▶ **Directions for this task**: Format the stretch of entries from the line containing "Is there any" through the last entry as a numbered list, omitting blank lines and the pictures.

= = = =

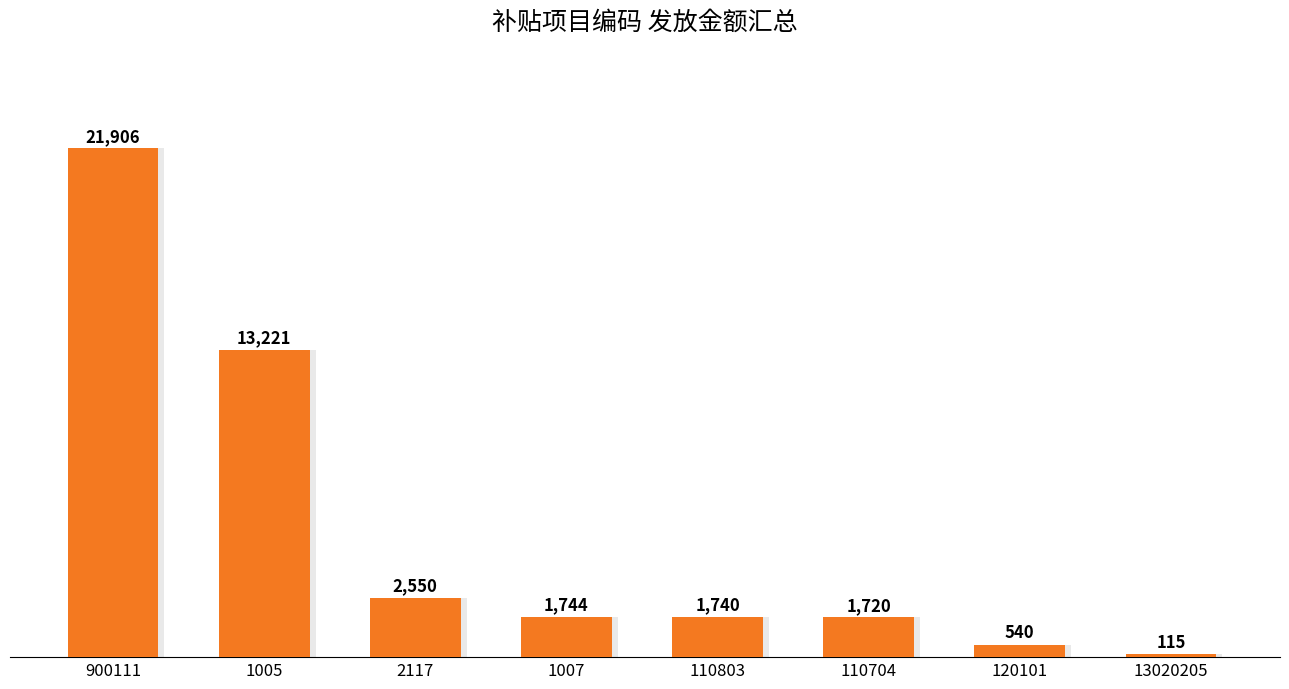

Is it true that the value at 1005 is 2687.2?

False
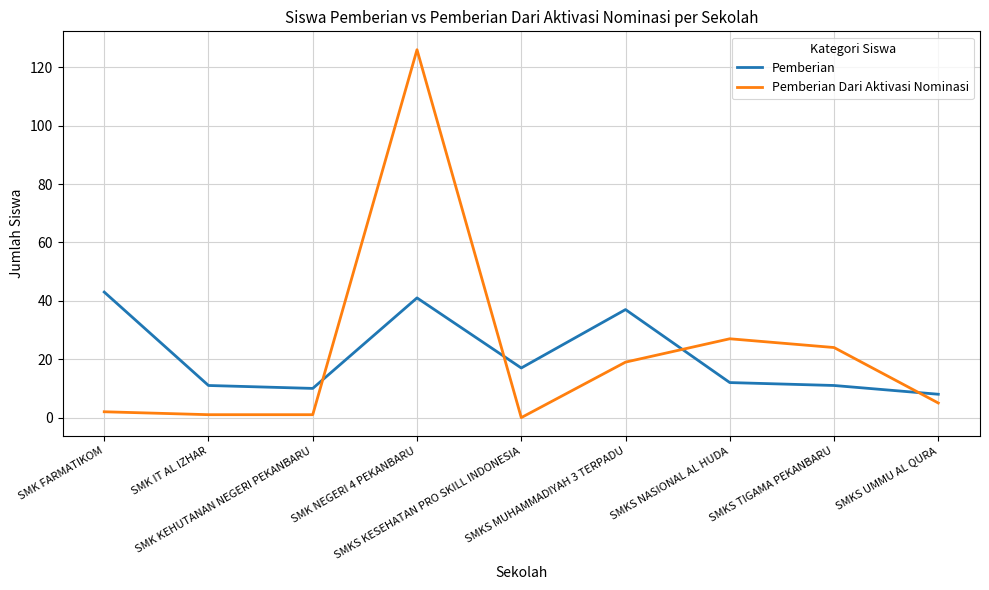

True or false: Pemberian has more than 0 interior local peaks.

True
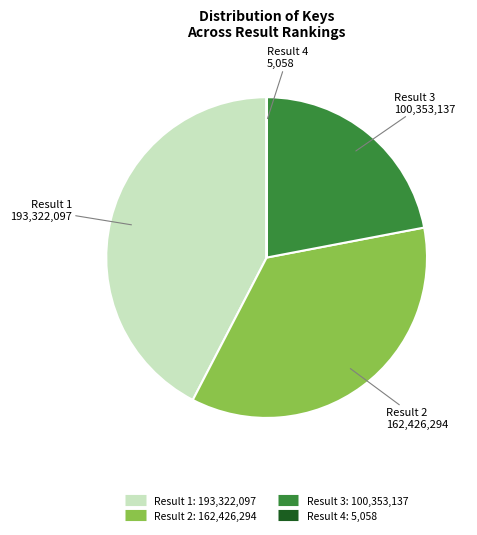

Is there any slice that represents more than half of the pie?

No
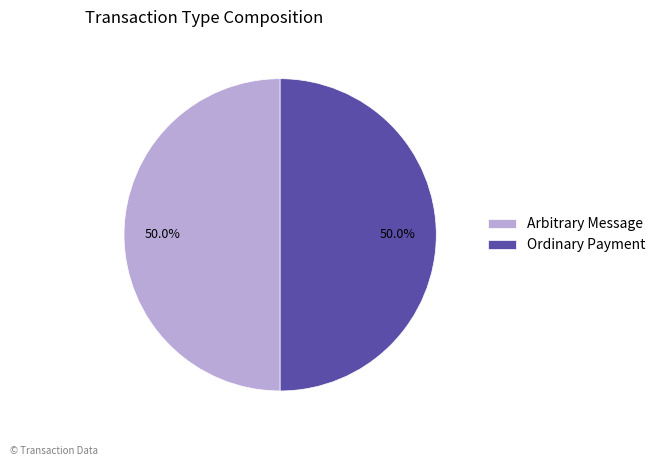

How many slices are in this pie chart?

2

= = = =

▶ **Solution below**:
1. Is there any slice that represents more than half of the pie?
2. No
3. How many slices are in this pie chart?
4. 2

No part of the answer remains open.